We can't find the internet
Attempting to reconnect
Something went wrong!
Hang in there while we get back on track
Fast Inference for Language Models | PyData Yerevan May 2022
Understand how fast inference for language models can be achieved through techniques like quantization, binarization, and pruning, and learn about the benefits of compiler optimization and measuring quality in this talk from PyData Yerevan 2022.
Understanding Fast Inference for Language Models
Inference for language models can take a long time due to the floating-point arithmetic operations involved. Therefore, researchers have developed techniques to speed it up, such as quantization, binarization, and pruning.
There are different types of quantization like static and dynamic, distillation, and knowledge distillation. Techniques like kernel fusion and custom compiled models can also improve performance.
Benefits of Quantization
Quantizing a model from float-32 to float-16 or int8 with 8-bit integer arithmetic significantly reduces the number of bits required, calculations, and memory usage, resulting in 3-4 times faster inference in some cases.
Compiler optimization
Compilers can optimize GPU code for machine learning but not all software packages can do custom optimizations. Some libraries like AMP, cuDNN, are built to optimize performance.

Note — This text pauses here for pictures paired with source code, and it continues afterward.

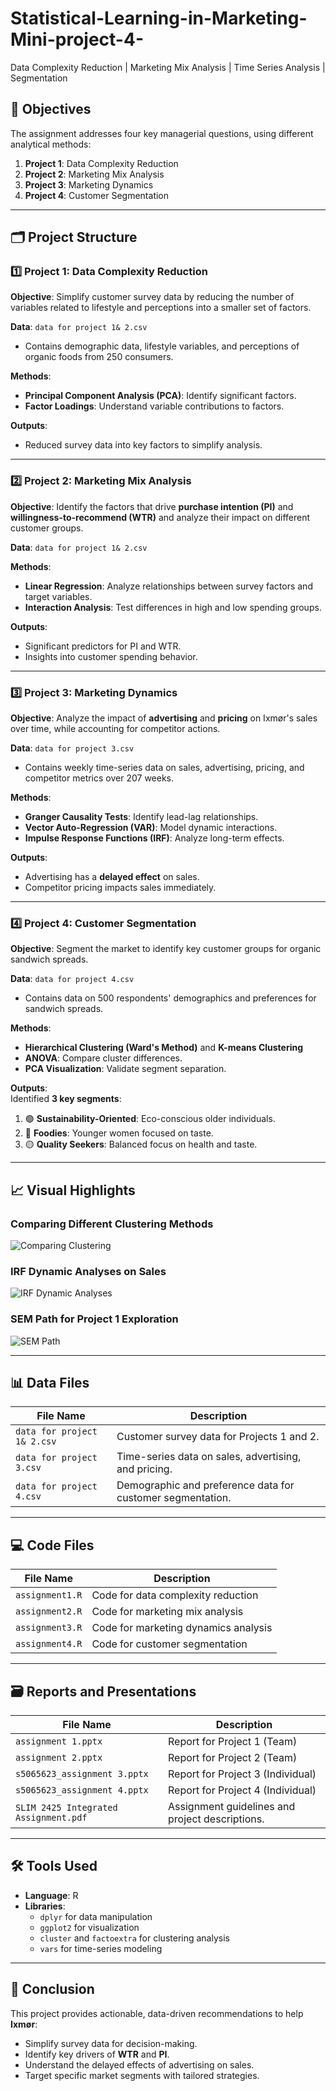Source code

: # Statistical-Learning-in-Marketing-Mini-project-4-
Data Complexity Reduction | Marketing Mix Analysis | Time Series Analysis | Segmentation


## 📝 Objectives  
The assignment addresses four key managerial questions, using different analytical methods:

1. **Project 1**: Data Complexity Reduction  
2. **Project 2**: Marketing Mix Analysis  
3. **Project 3**: Marketing Dynamics  
4. **Project 4**: Customer Segmentation  

---

## 🗂 Project Structure  

### 1️⃣ Project 1: Data Complexity Reduction  
**Objective**: Simplify customer survey data by reducing the number of variables related to lifestyle and perceptions into a smaller set of factors.  

**Data**: `data for project 1& 2.csv`  
- Contains demographic data, lifestyle variables, and perceptions of organic foods from 250 consumers.  

**Methods**:  
- **Principal Component Analysis (PCA)**: Identify significant factors.  
- **Factor Loadings**: Understand variable contributions to factors.

**Outputs**:  
- Reduced survey data into key factors to simplify analysis.  

---

### 2️⃣ Project 2: Marketing Mix Analysis  
**Objective**: Identify the factors that drive **purchase intention (PI)** and **willingness-to-recommend (WTR)** and analyze their impact on different customer groups.  

**Data**: `data for project 1& 2.csv`  

**Methods**:  
- **Linear Regression**: Analyze relationships between survey factors and target variables.  
- **Interaction Analysis**: Test differences in high and low spending groups.  

**Outputs**:  
- Significant predictors for PI and WTR.  
- Insights into customer spending behavior.  

---

### 3️⃣ Project 3: Marketing Dynamics  
**Objective**: Analyze the impact of **advertising** and **pricing** on Ixmør's sales over time, while accounting for competitor actions.  

**Data**: `data for project 3.csv`  
- Contains weekly time-series data on sales, advertising, pricing, and competitor metrics over 207 weeks.  

**Methods**:  
- **Granger Causality Tests**: Identify lead-lag relationships.  
- **Vector Auto-Regression (VAR)**: Model dynamic interactions.  
- **Impulse Response Functions (IRF)**: Analyze long-term effects.  

**Outputs**:  
- Advertising has a **delayed effect** on sales.  
- Competitor pricing impacts sales immediately.  

---

### 4️⃣ Project 4: Customer Segmentation  
**Objective**: Segment the market to identify key customer groups for organic sandwich spreads.  

**Data**: `data for project 4.csv`  
- Contains data on 500 respondents' demographics and preferences for sandwich spreads.  

**Methods**:  
- **Hierarchical Clustering (Ward's Method)** and **K-means Clustering**  
- **ANOVA**: Compare cluster differences.  
- **PCA Visualization**: Validate segment separation.  

**Outputs**:  
Identified **3 key segments**:  
1. 🟢 **Sustainability-Oriented**: Eco-conscious older individuals.  
2. 🔵 **Foodies**: Younger women focused on taste.  
3. 🟡 **Quality Seekers**: Balanced focus on health and taste.

---
## 📈 Visual Highlights  

### Comparing Different Clustering Methods  
![Comparing Clustering](Image/Comparing%20different%20clustering...)

### IRF Dynamic Analyses on Sales  
![IRF Dynamic Analyses](Image/IRF%20dynamic%20analyses%20on%20Sales...)

### SEM Path for Project 1 Exploration  
![SEM Path](Image/SEM%20path%20for%20Project%201%20explora...)


---

## 📊 Data Files  

| File Name               | Description                                             |  
|-------------------------|---------------------------------------------------------|  
| `data for project 1& 2.csv` | Customer survey data for Projects 1 and 2.             |  
| `data for project 3.csv`   | Time-series data on sales, advertising, and pricing.    |  
| `data for project 4.csv`   | Demographic and preference data for customer segmentation. |  

---

## 💻 Code Files  

| File Name           | Description                             |  
|----------------------|-----------------------------------------|  
| `assignment1.R`      | Code for data complexity reduction     |  
| `assignment2.R`      | Code for marketing mix analysis        |  
| `assignment3.R`      | Code for marketing dynamics analysis   |  
| `assignment4.R`      | Code for customer segmentation         |  

---

## 🗃 Reports and Presentations  

| File Name                 | Description                                     |  
|---------------------------|-------------------------------------------------|  
| `assignment 1.pptx`       | Report for Project 1 (Team)                     |  
| `assignment 2.pptx`       | Report for Project 2 (Team)                     |  
| `s5065623_assignment 3.pptx` | Report for Project 3 (Individual)              |  
| `s5065623_assignment 4.pptx` | Report for Project 4 (Individual)              |  
| `SLIM 2425 Integrated Assignment.pdf` | Assignment guidelines and project descriptions. |  


---

## 🛠 Tools Used  

- **Language**: R  
- **Libraries**:  
  - `dplyr` for data manipulation  
  - `ggplot2` for visualization  
  - `cluster` and `factoextra` for clustering analysis  
  - `vars` for time-series modeling  

---

## 🎯 Conclusion  

This project provides actionable, data-driven recommendations to help **Ixmør**:  
- Simplify survey data for decision-making.  
- Identify key drivers of **WTR** and **PI**.  
- Understand the delayed effects of advertising on sales.  
- Target specific market segments with tailored strategies.  
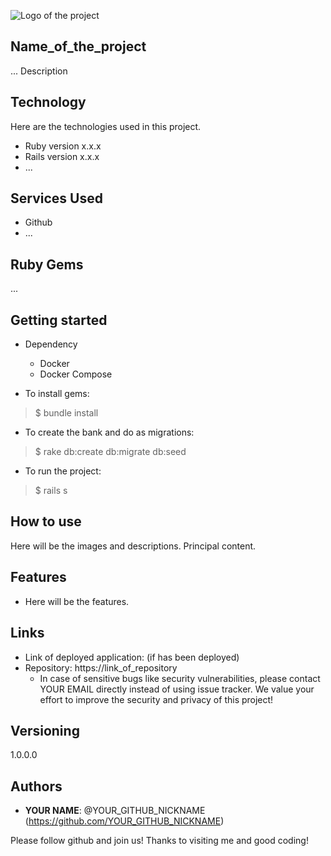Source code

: ![Logo of the project](http://logo_link)


## Name_of_the_project

... Description


## Technology 

Here are the technologies used in this project.

* Ruby version  x.x.x
* Rails version x.x.x
* ...

## Services Used

* Github
* ...

## Ruby Gems
...


## Getting started

* Dependency
  - Docker
  - Docker Compose

* To install gems:
>    $ bundle install

* To create the bank and do as migrations:
>    $ rake db:create db:migrate db:seed

* To run the project:
>    $ rails s


## How to use
  Here will be the images and descriptions. Principal content.


## Features
  - Here will be the features.


## Links
  - Link of deployed application: (if has been deployed)
  - Repository: https://link_of_repository
    - In case of sensitive bugs like security vulnerabilities, please contact
      YOUR EMAIL directly instead of using issue tracker. We value your effort
      to improve the security and privacy of this project!

  ## Versioning

  1.0.0.0


  ## Authors
  
  * **YOUR NAME**: @YOUR_GITHUB_NICKNAME (https://github.com/YOUR_GITHUB_NICKNAME)

  Please follow github and join us!
  Thanks to visiting me and good coding!

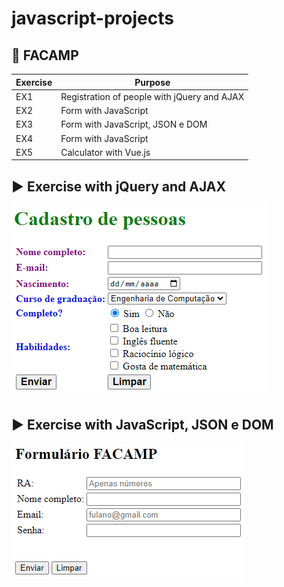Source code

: # javascript-projects

## 📁 FACAMP

| Exercise | Purpose |
|-|-|
| EX1 | Registration of people with jQuery and AJAX |
| EX2 | Form with JavaScript |
| EX3 | Form with JavaScript, JSON e DOM |
| EX4 | Form with JavaScript |
| EX5 | Calculator with Vue.js |

## ▶️ Exercise with jQuery and AJAX
<p align="left">
  <img src="https://github.com/rharcosta/javascript-projects/blob/main/FACAMP/EX1/img_1.png" />
</p>

## ▶️ Exercise with JavaScript, JSON e DOM
<p align="left">
  <img src="https://github.com/rharcosta/javascript-projects/blob/main/FACAMP/EX3/img_3.png" />
</p>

Tensor cores on modern GPUs can already perform matrix multiplications while maintaining high precision, but not reaching the same level of performance as neural network accelerators.
Measuring Quality
Semantic Spatial Similarity (SSS) using the Glue benchmark is used to assess the quality of models.
Comparison of Performance
Different libraries perform similarly in terms of speed, but only a few can be used by default without manual configuration. Some configurations can be more effective than others without the need for custom code in PyTorch.
Demo and Future Plans
The presenter has included a demo and future plans, including improving performance, reducing memory needs, and exploring other optimization ideas.